Compare large dataset query performance using different approaches in Hibernate.
Blake Caldwell
http://blakecaldwell.net
This is a simple Maven Spring project that creates an in-memory HSQLDB database, populates it 500,000 records, and then uses several Hibernate query strategies to fetch every one, and report on their average execution times.
-
Using a JpaRepository interface's findAll method to return a list of attached Hibernate entities.
-
Using Hibernate's StatelessSession interface to return a list of detached Hibernate entities.
-
Selecting the specific fields of the entity, using Hibernate to return a simple List<Object[]>, and then manually converting that list to a list of detached entities (as DTOs, basically).
-
Selecting the specific fields of the entity, then using Hibernate's AliasToBeanResultTransformer to build a list of detached entities (as DTOs, basically).
By default, the database is loaded with 500,000 records, and each test is repeated in its own transaction 10 times. You can change both of these values in src/main/resources/application.properties.
This big of a database does take up over 256MB of memory, so you might have to increase your heap space. If you run the tests from Maven, you should be fine, since I increase it in the plugin's settings.
Download the sample project and run the following command from inside its directory:
mvn clean test
The test might take several minutes to run. At the end, the test will output the results.

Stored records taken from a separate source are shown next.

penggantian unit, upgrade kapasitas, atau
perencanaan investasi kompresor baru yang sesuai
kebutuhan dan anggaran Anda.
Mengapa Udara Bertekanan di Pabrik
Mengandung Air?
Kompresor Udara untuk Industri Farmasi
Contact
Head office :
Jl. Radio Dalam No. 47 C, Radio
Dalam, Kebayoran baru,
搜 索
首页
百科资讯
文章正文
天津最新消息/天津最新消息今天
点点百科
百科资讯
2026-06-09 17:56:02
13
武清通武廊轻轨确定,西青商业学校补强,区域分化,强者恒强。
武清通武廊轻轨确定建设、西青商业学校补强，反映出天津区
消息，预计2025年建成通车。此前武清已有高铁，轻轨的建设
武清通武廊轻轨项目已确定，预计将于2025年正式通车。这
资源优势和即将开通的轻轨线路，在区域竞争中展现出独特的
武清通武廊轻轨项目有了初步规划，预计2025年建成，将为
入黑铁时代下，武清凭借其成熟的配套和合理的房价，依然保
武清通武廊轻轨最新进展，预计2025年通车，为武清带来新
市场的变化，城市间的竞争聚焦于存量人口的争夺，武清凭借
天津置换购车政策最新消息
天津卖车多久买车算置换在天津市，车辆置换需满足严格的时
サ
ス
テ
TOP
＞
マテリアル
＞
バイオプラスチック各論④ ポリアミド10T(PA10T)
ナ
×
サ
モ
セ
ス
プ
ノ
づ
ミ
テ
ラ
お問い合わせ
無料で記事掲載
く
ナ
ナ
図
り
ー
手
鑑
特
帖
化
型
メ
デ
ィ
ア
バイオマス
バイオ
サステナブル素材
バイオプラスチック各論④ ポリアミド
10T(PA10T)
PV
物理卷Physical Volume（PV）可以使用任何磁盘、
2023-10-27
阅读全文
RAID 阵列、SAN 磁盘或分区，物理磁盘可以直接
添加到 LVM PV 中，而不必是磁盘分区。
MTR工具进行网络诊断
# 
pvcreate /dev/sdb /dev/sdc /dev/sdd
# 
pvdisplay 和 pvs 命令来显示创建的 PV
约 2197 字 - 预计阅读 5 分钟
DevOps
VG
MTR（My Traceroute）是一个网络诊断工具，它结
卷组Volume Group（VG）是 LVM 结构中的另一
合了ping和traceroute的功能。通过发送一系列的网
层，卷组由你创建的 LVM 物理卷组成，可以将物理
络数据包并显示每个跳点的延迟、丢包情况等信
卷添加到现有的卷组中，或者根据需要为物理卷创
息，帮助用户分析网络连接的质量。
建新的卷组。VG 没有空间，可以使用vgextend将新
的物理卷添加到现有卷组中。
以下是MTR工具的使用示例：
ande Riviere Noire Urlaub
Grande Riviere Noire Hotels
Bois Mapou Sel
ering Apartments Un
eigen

The results are listed slowest to fastest:
---------------------------
Testing JpaRepository query
Total # of runs: 10
JpaRepository avg time: 1073.5ms
---------------------------
Testing stateless session query
Total # of runs: 10
Stateless Session avg time: 818.5ms
---------------------------
Testing RowData query
Total # of runs: 10
RowData avg time: 317.7ms
---------------------------
Testing ResultTransformer query
Total # of runs: 10
ResultTransformer avg time: 311.9ms
The individual times will vary on different systems - the relative performance is what's important.
The StatelessSession query was a little more efficient than returning attached entities, but still pretty slow for this big query. The AliasToBeanResultTransformer and my custom List<Object[]> -> DTO approaches tied as the best performers. I was hoping for this result, but worried that the reflective nature of AliasToBeanResultTransformer might have introduced some overhead. It did not.
I tried being as careful as I could with these tests:
- took the average of several test runs
- turned off Hibernate's second-level cache
- turned off Hibernate's query cache
- cleared the entity manager before each run
- ran each test in its own transaction
- ignored the first query in the transaction as to avoid any initial performance hit from opening it
I encourage you to download the project, take a look at the code, and try it out for yourself. If you see any issues with my methodology, please let me know, and I'll correct for it.